### Directions for this task
The output should be all lines of the entries below in which the word "under" occurs.
▬▬▬▬▬▬▬▬▬▬
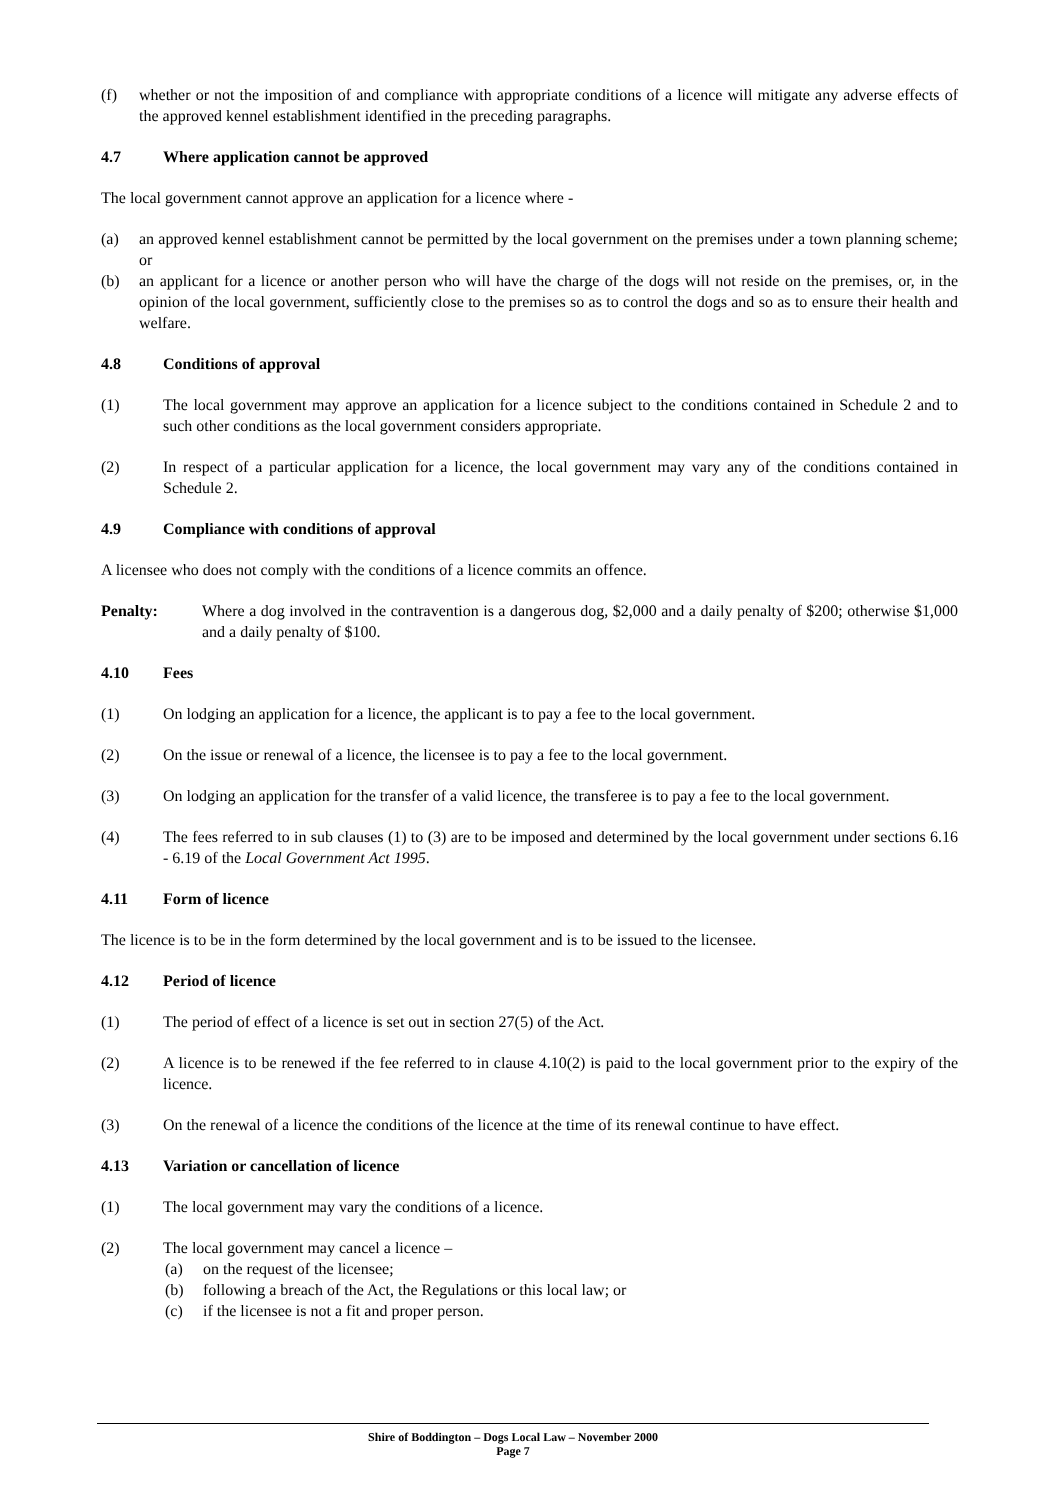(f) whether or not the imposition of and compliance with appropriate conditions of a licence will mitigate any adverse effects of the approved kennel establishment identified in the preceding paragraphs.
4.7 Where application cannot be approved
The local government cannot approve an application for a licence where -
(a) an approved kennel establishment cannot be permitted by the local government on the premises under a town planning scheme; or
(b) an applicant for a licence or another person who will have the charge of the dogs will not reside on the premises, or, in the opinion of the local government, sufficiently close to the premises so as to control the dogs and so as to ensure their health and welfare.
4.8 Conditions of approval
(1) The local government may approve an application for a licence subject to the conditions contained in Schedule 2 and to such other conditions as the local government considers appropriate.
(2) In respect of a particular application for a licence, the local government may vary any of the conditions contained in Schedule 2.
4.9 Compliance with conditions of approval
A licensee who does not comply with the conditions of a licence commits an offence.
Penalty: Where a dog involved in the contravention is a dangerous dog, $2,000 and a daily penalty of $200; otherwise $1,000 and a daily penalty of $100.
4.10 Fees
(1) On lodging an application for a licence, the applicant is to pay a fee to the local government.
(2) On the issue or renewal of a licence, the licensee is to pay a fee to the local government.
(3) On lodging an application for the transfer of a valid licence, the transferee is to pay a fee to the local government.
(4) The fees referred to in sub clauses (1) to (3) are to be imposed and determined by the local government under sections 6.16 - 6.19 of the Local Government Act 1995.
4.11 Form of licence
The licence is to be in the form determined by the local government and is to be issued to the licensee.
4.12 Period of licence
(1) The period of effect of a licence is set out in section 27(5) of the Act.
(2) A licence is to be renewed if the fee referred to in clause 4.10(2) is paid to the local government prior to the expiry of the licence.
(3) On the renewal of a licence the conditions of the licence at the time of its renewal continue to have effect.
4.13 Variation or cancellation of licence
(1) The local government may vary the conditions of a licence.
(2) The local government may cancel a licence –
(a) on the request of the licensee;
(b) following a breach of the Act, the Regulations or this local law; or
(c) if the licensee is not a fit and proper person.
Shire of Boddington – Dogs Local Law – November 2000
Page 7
▬▬▬▬▬▬▬▬▬▬
### Task result
(a) an approved kennel establishment cannot be permitted by the local government on the premises under a town planning scheme; or
(4) The fees referred to in sub clauses (1) to (3) are to be imposed and determined by the local government under sections 6.16 - 6.19 of the Local Government Act 1995.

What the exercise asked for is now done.